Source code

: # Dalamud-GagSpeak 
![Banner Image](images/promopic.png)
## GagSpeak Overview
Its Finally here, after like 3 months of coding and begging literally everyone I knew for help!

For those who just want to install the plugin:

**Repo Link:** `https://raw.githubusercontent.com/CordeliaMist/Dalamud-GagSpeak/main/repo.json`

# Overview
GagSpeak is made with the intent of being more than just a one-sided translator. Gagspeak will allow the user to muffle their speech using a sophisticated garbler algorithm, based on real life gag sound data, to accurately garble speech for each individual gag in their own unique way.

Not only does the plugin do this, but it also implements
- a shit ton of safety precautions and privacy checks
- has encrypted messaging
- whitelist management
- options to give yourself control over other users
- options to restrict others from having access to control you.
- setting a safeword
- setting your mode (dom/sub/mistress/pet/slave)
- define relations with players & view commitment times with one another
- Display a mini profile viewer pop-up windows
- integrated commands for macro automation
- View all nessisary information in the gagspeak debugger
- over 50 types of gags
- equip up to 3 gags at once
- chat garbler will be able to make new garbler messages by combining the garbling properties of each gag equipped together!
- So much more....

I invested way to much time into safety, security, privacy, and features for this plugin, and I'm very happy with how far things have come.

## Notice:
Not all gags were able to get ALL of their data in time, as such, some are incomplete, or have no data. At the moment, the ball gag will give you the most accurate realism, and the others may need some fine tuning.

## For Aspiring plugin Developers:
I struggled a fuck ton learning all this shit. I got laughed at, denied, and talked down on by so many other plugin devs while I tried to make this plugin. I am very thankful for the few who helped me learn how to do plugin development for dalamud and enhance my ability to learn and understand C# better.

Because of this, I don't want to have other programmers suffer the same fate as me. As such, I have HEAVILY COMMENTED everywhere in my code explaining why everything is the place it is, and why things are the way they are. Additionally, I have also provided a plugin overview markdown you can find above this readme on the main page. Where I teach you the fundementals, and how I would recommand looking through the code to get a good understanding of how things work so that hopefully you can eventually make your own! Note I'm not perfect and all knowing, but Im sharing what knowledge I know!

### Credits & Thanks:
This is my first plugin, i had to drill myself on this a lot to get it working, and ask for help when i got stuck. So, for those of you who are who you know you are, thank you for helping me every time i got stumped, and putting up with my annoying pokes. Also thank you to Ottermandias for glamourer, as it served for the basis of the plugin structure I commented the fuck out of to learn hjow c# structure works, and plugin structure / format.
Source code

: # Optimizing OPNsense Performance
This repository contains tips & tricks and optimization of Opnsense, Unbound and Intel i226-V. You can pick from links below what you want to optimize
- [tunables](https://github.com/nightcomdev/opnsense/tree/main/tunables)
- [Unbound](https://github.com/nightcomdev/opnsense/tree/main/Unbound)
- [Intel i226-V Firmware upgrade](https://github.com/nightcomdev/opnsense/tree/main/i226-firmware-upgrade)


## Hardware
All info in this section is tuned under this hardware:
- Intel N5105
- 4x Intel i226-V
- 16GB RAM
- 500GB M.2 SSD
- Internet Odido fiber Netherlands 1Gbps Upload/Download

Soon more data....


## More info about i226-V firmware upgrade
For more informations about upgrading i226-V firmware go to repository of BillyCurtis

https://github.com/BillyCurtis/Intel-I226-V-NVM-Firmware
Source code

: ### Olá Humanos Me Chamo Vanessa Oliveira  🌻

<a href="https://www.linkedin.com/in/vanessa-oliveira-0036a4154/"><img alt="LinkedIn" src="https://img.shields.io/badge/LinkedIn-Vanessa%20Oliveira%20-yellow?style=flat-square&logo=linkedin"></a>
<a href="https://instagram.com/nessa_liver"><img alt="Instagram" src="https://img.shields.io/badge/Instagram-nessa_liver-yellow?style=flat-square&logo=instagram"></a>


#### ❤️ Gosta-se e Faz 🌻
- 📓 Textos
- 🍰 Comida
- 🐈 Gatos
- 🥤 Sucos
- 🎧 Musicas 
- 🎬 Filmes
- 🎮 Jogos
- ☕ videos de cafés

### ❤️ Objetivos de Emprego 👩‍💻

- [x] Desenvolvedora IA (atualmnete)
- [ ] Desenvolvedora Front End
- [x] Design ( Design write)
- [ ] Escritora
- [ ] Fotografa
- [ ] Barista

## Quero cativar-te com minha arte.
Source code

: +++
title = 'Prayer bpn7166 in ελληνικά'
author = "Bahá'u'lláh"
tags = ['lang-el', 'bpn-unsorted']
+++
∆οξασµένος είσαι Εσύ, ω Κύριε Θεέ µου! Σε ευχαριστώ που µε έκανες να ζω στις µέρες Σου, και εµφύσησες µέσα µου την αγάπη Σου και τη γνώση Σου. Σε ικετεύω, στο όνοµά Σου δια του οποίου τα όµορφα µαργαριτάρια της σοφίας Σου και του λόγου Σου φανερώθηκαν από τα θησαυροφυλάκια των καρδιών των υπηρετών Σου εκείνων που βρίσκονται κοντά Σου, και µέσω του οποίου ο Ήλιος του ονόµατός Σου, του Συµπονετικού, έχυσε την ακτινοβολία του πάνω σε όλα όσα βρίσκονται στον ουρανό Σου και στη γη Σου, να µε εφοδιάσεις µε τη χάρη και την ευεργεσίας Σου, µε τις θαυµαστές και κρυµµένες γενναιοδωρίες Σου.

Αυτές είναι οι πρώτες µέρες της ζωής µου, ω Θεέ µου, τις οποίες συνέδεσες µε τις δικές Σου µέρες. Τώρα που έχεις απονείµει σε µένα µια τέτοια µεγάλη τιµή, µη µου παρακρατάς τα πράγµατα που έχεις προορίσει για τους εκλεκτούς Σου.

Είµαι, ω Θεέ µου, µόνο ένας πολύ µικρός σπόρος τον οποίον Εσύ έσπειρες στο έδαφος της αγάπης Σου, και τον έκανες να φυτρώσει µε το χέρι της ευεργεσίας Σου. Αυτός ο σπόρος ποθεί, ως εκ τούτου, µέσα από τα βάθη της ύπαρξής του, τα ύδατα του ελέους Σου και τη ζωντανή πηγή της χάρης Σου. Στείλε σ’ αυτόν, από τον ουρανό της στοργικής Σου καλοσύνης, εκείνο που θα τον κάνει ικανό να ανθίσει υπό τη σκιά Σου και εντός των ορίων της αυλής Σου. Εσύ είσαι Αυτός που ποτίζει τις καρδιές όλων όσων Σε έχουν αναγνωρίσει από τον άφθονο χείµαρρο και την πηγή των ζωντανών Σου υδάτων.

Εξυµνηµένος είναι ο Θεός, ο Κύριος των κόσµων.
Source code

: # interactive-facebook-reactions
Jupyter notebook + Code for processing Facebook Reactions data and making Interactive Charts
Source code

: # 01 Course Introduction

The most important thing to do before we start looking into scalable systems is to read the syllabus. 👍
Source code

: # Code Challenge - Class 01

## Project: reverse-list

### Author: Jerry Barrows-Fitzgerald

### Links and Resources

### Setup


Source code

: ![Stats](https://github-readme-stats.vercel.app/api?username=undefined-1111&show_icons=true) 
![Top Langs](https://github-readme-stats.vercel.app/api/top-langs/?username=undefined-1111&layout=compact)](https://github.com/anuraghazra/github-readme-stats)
○ ○ ○ ○
* [WHAT THE TASK REQUIRES]: Display each line of the listing above that contains the word "repository".

* [TASK RESPONSE]:
This repository contains tips & tricks and optimization of Opnsense, Unbound and Intel i226-V. You can pick from links below what you want to optimize
For more informations about upgrading i226-V firmware go to repository of BillyCurtis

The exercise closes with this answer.